![](https://blogger.googleusercontent.com/img/b/R29vZ2xl/AVvXsEjJ7mSkcuNlspFH6rUoRbaWVWOu-C1nSvpaweNJrJAKDUOZqGCr8BPJSclESurJN_4ED7tVN8jDiJxEekkrpGU08_AYSv65A8LYXXLhW3p3UeNJX0z2nQ0kS2GUeVTIJgVaiSYnZdvPi3w/s1600/2015-03-02+15.51.23.jpg)
Jej opowiadania swobodnie unoszą się po powierzchni wyobraźni. Przeplata obrazy rzeczywistości dotykając z jednej strony zupełnie prozaicznych spraw, codziennych rytuałów, czasem wspomnień.
Autorka genialnie rozporządza całym wachlarzem emocji, bywa dramatyczna, melancholijna, a czasem zabawna.

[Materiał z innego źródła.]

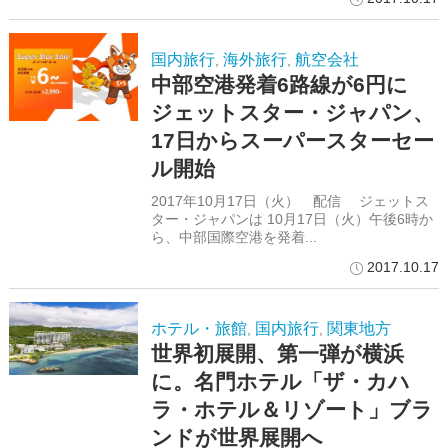
国内旅行
海外旅行
航空会社
,
,
中部空港発着6路線が6円に
ジェットスター・ジャパン、
17日からスーパースターセー
ル開始
2017年10月17日（火） 配信 ジェットス
ター・ジャパンは 10月17日（火）午後6時か
ら、中部国際空港を発着...
2017.10.17
ホテル・旅館
国内旅行
関東地方
,
,
世界初展開、第一弾が横浜
に。名門ホテル「ザ・カハ
ラ・ホテル＆リゾート」ブラ
ンドが世界展開へ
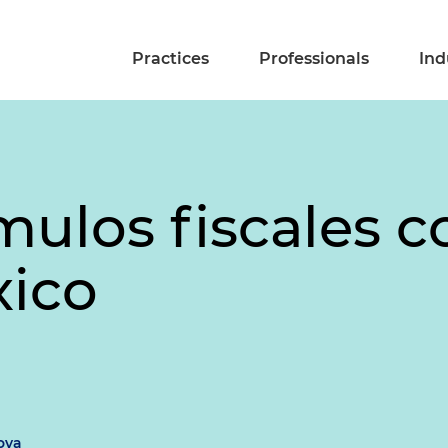
Practices
Professionals
Ind
mulos fiscales 
xico
ova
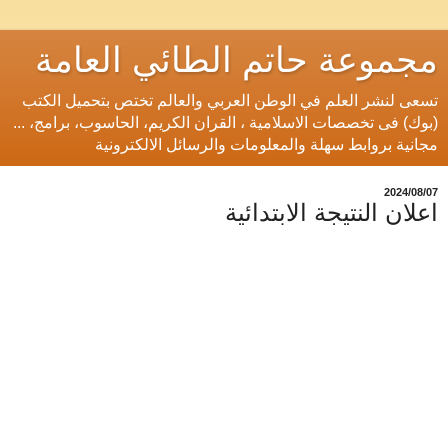
مجموعة حاتم الطائي العامة
تسعى لنشر العلم في الوطن العربي والعالم تختص بتحميل الكتب
(بوك) فى تخصصات الاسلامية ، القران الكريم، الحاسوب، برامج، ...
مجانية بروابط سهلة والمعلومات والرسائل الالكترونية
07‏/08‏/2024
اعلان النتيجة الابتدائية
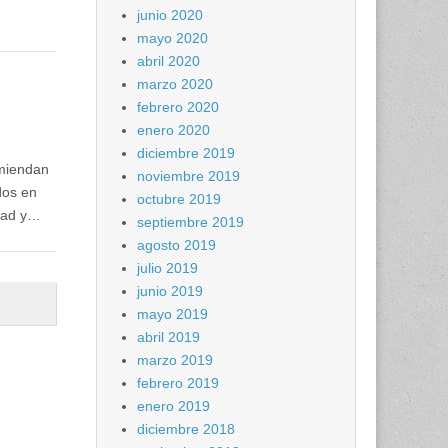
junio 2020
mayo 2020
abril 2020
marzo 2020
febrero 2020
enero 2020
diciembre 2019
omiendan
noviembre 2019
dos en
octubre 2019
idad y…
septiembre 2019
agosto 2019
julio 2019
junio 2019
mayo 2019
abril 2019
marzo 2019
febrero 2019
enero 2019
diciembre 2018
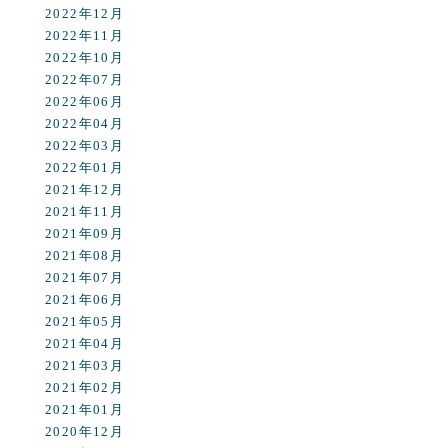
2022年12月
2022年11月
2022年10月
2022年07月
2022年06月
2022年04月
2022年03月
2022年01月
2021年12月
2021年11月
2021年09月
2021年08月
2021年07月
2021年06月
2021年05月
2021年04月
2021年03月
2021年02月
2021年01月
2020年12月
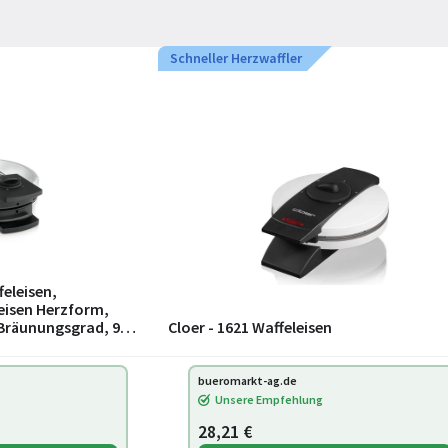
Schneller Herzwaffler
eleisen,
leisen Herzform,
 Bräunungsgrad, 900
Cloer - 1621 Waffeleisen
bueromarkt-ag.de
Unsere Empfehlung
28,21 €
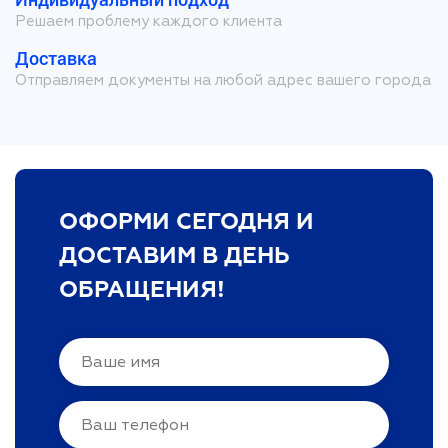
Решаем проблему каждого клиента
Доставка
Отправляем документы на любой адрес вашего города
ОФОРМИ СЕГОДНЯ И
ДОСТАВИМ В ДЕНЬ
ОБРАЩЕНИЯ!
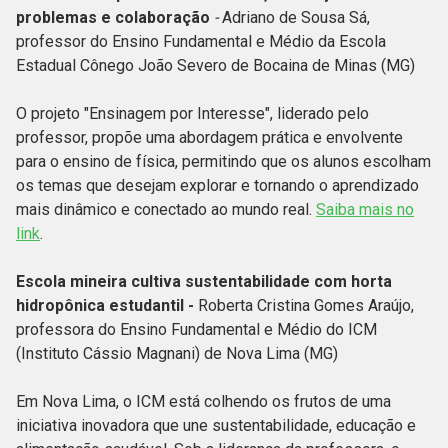
problemas e colaboração
-
Adriano de Sousa Sá,
professor do Ensino Fundamental e Médio da Escola
Estadual Cônego João Severo de Bocaina de Minas (MG)
O projeto "Ensinagem por Interesse", liderado pelo
professor, propõe uma abordagem prática e envolvente
para o ensino de física, permitindo que os alunos escolham
os temas que desejam explorar e tornando o aprendizado
mais dinâmico e conectado ao mundo real.
Saiba mais no
link
.
Escola mineira cultiva sustentabilidade com horta
hidropônica estudantil -
Roberta Cristina Gomes Araújo,
professora do Ensino Fundamental e Médio do ICM
(Instituto Cássio Magnani) de Nova Lima (MG)
Em Nova Lima, o ICM está colhendo os frutos de uma
iniciativa inovadora que une sustentabilidade, educação e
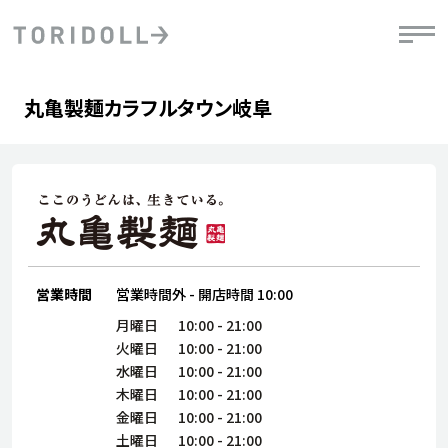
Skip to content
Return to Nav
Day of the Week
phone
Hours
丸亀製麺カラフルタウン岐阜
PRニュース
中長期経営計画
ライブラリ
IRニュース
決
地
方針
ファイナンス戦略
トリドールのサステナビリティ
有
気
デジタルトランス
粟田社長が語る
財
資
会社情報
フォーメーション戦略
トリドールのサステナビリティ
決
エ
粟田社長が語るトリドールDX
ステークホルダーとの
月
自
経営理念
コミュニケーション
DXビジョン2028
営業時間
営業時間外
-
開店時間
10:00
チ
人
トリドールのDX ～これまでとこれから～
連
月曜日
10:00
-
21:00
ニュース
商品
火曜日
10:00
-
21:00
人
水曜日
10:00
-
21:00
株主・投資家情報
木曜日
10:00
-
21:00
ダ
金曜日
10:00
-
21:00
働
土曜日
10:00
-
21:00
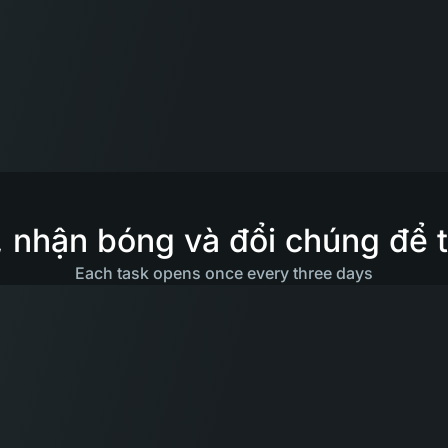
 nhận bóng và đổi chúng để 
Each task opens once every three days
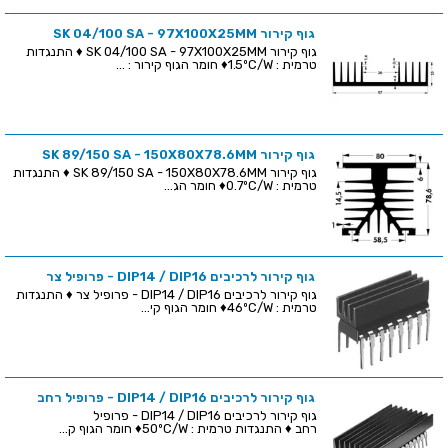
גוף קירור SK 04/100 SA - 97X100X25MM
גוף קירור SK 04/100 SA - 97X100X25MM ♦ התנגדות
טרמית : 1.5ºC/W♦ חומר הגוף קירור : ...
גוף קירור SK 89/150 SA - 150X80X78.6MM
גוף קירור SK 89/150 SA - 150X80X78.6MM ♦ התנגדות
טרמית : 0.7ºC/W♦ חומר הג...
גוף קירור לרכיבים DIP14 / DIP16 - פרופיל צר
גוף קירור לרכיבים DIP14 / DIP16 - פרופיל צר ♦ התנגדות
טרמית : 46ºC/W♦ חומר הגוף קי...
גוף קירור לרכיבים DIP14 / DIP16 - פרופיל רחב
גוף קירור לרכיבים DIP14 / DIP16 - פרופיל
רחב ♦ התנגדות טרמית : 50ºC/W♦ חומר הגוף ק...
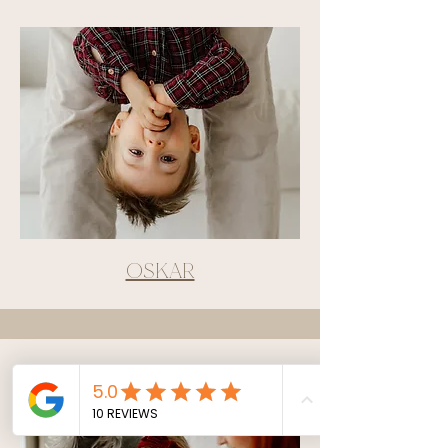
OSKAR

A wszystko to by opowiedzieć historie kobiet (bo to one u Munro są głównymi bohaterkami) historie miłości, tęsknoty, umierania, przypadki rządzące życiem.
Jedna z pochlebnych recenzji dotyczącej jej książek (już nie pamiętam autora) mówiła, że autorka tworzy ze swoich opowiadań małe literackie dzieła sztuki zawierając w nich wszystko, co najlepsze.
Wszystko, co najlepsze i co można stworzyć posługując się jedynie słowem. Słowem absolutnie wspaniale zawartym w krótkiej formie.
Wrażenia z lektury pozostawiają smak dobrze wykorzystanego czasu. To przyjemne obcowanie ze słowem, które uzależnia. Ja zawsze jakoś tak pod wpływem impulsów do niej wracam i czuję się jak w domu. Munro nie męczy ani dusi ciężarem nagrody ze Sztokholmu. Ona otwiera drzwi i zaprasza na prowincję w Kandzie. Aż chciałoby się zamknąć oczy i tam pojechać.